#### Explore the material:
a: In the PyPI download guide, what does the text say you must sign up for in order to run BigQuery API queries?
b: Reproduce verbatim the passage of the PyPI download guide from "Building Python packages" up to and including "make your decision.".

#### Selected extract:

Building Python packages that support both Python 2 and 3 is time consuming and at some point you are going to ask the question “Can I just build this thing for Python 3?” Ideally, the answer to that question is “Yes!”. But, why not make it a data-driven decision? You may be in a position to only ship with a Python 3 version and require that your users use Python 3.x+. If you are, then great!, do that. If not, then you’ll probably want to see how many users have downloaded your package with 2 and then make your decision.
It took me a few mins to figure out how to get this data. Hope this helps you out.
What I learned
- PyPI does not give you this data.
- Google BigQuery does here: https://bigquery.cloud.google.com/dataset/the-psf:pypi
- You need to sign up for Google Cloud Platform, Create a Project, and Enable BigQuery API for that project to run BigQuery API queries.
- BigQuery API free allowance only allows you to run the following query a couple of times before hitting limit. So use it wisely.
How to run the query
- Go to: https://bigquery.cloud.google.com/dataset/the-psf:pypi
- Sign In
- Accept Terms
- Create Project
- Accept More Terms
- Click “Create Project”
- Enter Project Name, Click Create
- View Notification for Creating Project
- Refresh Page
- Click on Project
- Click Hamburger Icon, hover over API & Services, Click Dashboard
- Click “View All” link to the right
- Search for ‘big’
- Click on BigQuery API
- Click “Enable” button
- Go to: https://bigquery.cloud.google.com/dataset/the-psf:pypi
If you see “Unable to find dataset the-psf:pypi”, then that means you probably haven’t BigQuery API. See above for how to enable that.

#### Collected data:
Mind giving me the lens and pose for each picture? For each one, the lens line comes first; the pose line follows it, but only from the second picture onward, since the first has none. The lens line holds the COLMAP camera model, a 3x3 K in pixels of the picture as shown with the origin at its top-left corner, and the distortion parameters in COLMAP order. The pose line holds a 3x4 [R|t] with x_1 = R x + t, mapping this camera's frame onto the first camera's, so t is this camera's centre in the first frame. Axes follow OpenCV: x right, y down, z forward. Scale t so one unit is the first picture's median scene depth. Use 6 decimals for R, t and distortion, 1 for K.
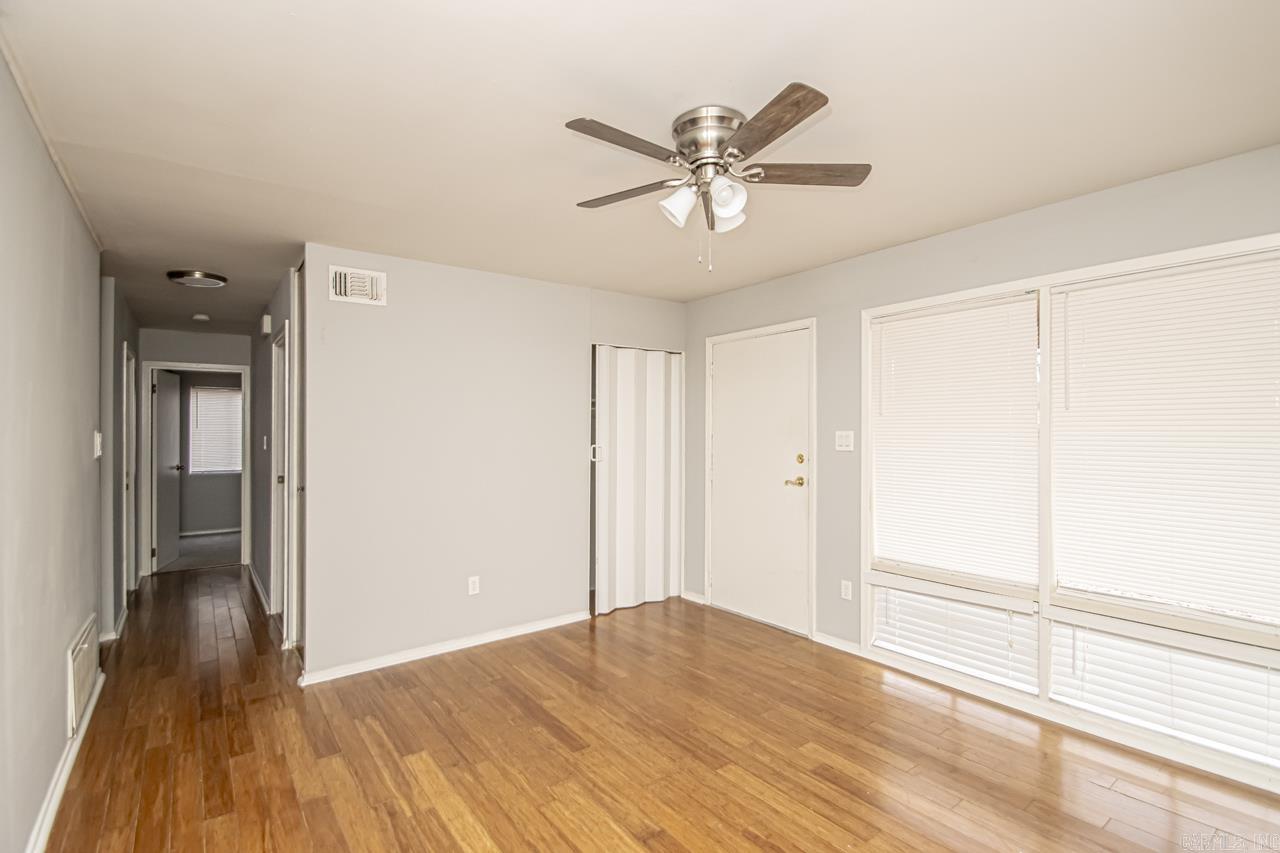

#### Task-by-task outputs:
a: Google Cloud Platform.

b:
Building Python packages that support both Python 2 and 3 is time consuming and at some point you are going to ask the question “Can I just build this thing for Python 3?” Ideally, the answer to that question is “Yes!”. But, why not make it a data-driven decision? You may be in a position to only ship with a Python 3 version and require that your users use Python 3.x+. If you are, then great!, do that. If not, then you’ll probably want to see how many users have downloaded your package with 2 and then make your decision.